David K. Wheeler is the author of Contingency Plans, a collection of poetry. His essays have been featured at TheMorningNews.org, as well as in The Pacific Northwest Reader. He'll be at Village Books on Wednesday, April 6, 7:00pm.
Once, a woman asked me if Dress Your Family in Corduroy and Denim was a book about textiles; and, accidentally, I laughed at her. I can imagine David Sedaris holding forth on the rival merits of durable fabrics. I can even imagine enjoying the diatribe, but by the end of its first essay you can safely assume this book is not intended for the amateur haberdasher, as each installment depicts the writer, his parents and siblings, his partner and friends, in trials simultaneously painful and hilarious, in a We’ll look back on this one day… kind of way. Once through the essay “Blood Work,” and its mortifying case of mistaken identity, you might wonder if much dressing will take place at all. For this, the beloved humorist still seems a bit sore, making passing reference in his follow up collection to his publisher’s deeming the book in question’s title “willfully obtuse.”
In my undergrad at Western, I heard from each of my professors that titles are a finishing touch. From a writer’s standpoint, titling a piece is more akin to giving away in marriage than christening a new car. Raised and reared and ready for life on its own, a book, a poem, et al., practically chooses its own name. Sure, there’s the phase when Mandy only answers to Tiffany and I’d rather have been a Mark, but the right title, to me, seems more a realization of the work than arbitrary labeling of the merchandise.
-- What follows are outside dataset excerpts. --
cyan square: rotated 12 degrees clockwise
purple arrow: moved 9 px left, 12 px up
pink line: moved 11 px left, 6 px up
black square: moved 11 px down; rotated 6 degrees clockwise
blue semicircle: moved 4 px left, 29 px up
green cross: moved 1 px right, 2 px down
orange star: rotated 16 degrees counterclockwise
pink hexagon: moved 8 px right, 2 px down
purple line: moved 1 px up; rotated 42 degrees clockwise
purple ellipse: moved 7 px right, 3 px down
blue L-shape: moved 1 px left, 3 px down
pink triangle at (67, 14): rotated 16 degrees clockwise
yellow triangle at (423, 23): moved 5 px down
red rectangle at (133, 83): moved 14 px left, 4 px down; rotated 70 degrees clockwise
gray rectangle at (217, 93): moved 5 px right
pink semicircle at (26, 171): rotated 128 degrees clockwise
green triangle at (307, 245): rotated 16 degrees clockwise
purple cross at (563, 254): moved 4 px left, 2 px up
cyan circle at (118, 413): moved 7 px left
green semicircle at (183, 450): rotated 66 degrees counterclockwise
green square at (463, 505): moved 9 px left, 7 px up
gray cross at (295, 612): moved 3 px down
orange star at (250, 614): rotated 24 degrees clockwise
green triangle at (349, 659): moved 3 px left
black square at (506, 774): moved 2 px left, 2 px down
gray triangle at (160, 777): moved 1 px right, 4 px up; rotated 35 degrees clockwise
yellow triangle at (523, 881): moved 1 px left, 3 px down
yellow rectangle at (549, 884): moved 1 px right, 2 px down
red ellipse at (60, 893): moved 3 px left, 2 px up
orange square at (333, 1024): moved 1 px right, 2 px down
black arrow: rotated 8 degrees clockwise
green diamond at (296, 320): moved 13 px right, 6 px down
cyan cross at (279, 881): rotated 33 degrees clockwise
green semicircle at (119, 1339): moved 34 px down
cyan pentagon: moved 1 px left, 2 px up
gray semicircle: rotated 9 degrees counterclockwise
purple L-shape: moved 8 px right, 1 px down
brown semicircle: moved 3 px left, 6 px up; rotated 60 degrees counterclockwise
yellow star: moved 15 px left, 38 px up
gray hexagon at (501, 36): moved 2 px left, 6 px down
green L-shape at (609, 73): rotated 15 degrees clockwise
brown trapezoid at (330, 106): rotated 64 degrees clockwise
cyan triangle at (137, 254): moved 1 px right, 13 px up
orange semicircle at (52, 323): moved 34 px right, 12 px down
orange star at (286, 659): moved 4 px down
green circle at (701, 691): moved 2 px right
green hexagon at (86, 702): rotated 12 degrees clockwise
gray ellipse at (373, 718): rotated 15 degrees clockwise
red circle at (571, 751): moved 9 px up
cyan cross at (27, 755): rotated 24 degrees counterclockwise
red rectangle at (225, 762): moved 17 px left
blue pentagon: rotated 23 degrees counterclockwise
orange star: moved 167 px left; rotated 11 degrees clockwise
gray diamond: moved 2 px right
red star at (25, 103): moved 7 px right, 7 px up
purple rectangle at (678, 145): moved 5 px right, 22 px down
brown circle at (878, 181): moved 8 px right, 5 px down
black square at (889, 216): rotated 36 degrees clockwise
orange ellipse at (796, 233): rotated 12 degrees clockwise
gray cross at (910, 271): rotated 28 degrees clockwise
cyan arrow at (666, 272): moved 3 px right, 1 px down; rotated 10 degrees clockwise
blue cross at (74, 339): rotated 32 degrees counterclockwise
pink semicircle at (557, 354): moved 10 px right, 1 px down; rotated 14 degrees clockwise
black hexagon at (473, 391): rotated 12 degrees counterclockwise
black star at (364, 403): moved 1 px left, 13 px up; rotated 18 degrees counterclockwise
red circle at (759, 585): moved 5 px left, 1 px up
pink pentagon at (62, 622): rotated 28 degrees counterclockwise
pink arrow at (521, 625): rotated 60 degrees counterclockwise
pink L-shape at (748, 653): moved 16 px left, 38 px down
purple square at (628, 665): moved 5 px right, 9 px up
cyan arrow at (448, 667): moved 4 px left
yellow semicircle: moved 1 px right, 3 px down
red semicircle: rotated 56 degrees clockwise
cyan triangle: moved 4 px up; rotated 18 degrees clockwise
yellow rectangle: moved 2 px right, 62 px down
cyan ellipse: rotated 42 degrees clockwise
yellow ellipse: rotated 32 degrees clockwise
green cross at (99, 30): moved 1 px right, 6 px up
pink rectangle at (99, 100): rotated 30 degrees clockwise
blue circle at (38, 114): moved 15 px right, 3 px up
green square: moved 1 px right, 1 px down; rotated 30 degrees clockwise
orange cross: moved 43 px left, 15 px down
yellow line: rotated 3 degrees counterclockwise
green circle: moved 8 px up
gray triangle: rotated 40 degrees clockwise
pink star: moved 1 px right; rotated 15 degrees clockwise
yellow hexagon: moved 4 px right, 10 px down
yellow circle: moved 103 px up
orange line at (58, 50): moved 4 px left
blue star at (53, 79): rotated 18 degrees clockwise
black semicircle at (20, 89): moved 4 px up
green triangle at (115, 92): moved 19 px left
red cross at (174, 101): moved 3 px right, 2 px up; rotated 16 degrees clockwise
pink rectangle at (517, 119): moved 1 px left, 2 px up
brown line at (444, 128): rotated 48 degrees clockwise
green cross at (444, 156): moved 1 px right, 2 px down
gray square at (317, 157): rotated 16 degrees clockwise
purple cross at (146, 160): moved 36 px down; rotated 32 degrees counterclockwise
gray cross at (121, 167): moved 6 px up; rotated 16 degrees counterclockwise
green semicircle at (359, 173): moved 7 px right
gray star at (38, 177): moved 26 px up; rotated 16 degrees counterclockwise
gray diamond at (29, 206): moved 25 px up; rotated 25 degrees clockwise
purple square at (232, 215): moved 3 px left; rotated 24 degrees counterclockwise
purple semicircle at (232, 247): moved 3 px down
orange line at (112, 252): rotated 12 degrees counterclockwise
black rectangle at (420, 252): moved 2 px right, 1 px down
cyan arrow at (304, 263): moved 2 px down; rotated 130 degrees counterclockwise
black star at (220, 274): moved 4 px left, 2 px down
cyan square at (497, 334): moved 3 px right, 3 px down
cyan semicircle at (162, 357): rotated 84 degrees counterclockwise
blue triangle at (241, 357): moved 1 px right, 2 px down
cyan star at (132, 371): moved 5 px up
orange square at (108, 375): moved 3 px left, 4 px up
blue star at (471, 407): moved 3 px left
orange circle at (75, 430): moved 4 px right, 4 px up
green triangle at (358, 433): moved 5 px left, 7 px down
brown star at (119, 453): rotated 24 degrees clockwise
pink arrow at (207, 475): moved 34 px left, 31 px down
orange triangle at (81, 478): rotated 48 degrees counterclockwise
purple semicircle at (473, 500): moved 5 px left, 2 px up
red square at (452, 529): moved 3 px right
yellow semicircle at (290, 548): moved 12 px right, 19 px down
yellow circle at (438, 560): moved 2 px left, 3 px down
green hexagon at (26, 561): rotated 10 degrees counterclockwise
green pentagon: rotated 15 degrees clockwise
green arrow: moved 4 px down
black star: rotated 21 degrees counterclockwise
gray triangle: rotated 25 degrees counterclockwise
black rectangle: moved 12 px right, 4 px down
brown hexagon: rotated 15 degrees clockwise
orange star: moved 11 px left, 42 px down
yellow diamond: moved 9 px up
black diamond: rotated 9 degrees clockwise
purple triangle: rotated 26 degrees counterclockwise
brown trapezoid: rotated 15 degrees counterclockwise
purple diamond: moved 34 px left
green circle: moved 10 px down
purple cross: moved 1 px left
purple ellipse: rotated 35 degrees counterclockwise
My years as a bookseller have ruined me. With lust for another’s hard-earned title, I work on a new poem or story with the cart put firmly in front of the horse, as though it were as simple as picking the book from the shelf and reading page one. Sometimes it pans out for me, usually only after accessing something of substance, deeper than the word cartography or the phrase a clever ruin. You have no idea how much I’ve wanted to write An Exhaustive History of the Kaleidoscope: a novel but stayed my keystrokes because those few words were the extent of my inspiration.
Still, there are worse things than a title being willfully obtuse. Worse than titles dangling with no body of work, never to see the light of day. How about titles a certain publisher might deem “desperately transparent” or perhaps “wantonly contrived”? I won’t name names. We know them when we see them.
Nevertheless, while a title should rarely, if ever, be my first inspiration as a writer, as a reader, it is often a draw. I fell for a slim volume simply called The Actual last month. Modest, articulate, and delightfully enticing. Authored by Saul Bellow (a stunner of a name itself), the novella is a meditation on first love—realistic, not like in a greeting card. Here are friends who have been in love for decades but because of their separate marriages, trysts, and infidelities, have failed to realize and admit it until death and divorce proceedings cross their mutual paths yet again.
In just over a hundred pages Bellow broke my heart and rebuilt it. Then, after the renovation, The Actual rearranged. The title revealed its, till now, hidden depths, evoking not only authenticity, not only singularity, but also impact assessment and uncertainty when its relationship to the word actuary is considered.
On a single shelf, I might be enticed by titles aplenty; and, I wonder how many are read differently among us. Do we access such a spare economy of words in as varied the ways we access the book’s content? I’d imagine so, considering how differently I relate to covers of books I’ve read. For instance: What you might expect as an informational guide to innocuous textiles and their uses might more deeply resemble a series of lessons about a man and his family, as its members and circumstance test the overall durability of the whole over time.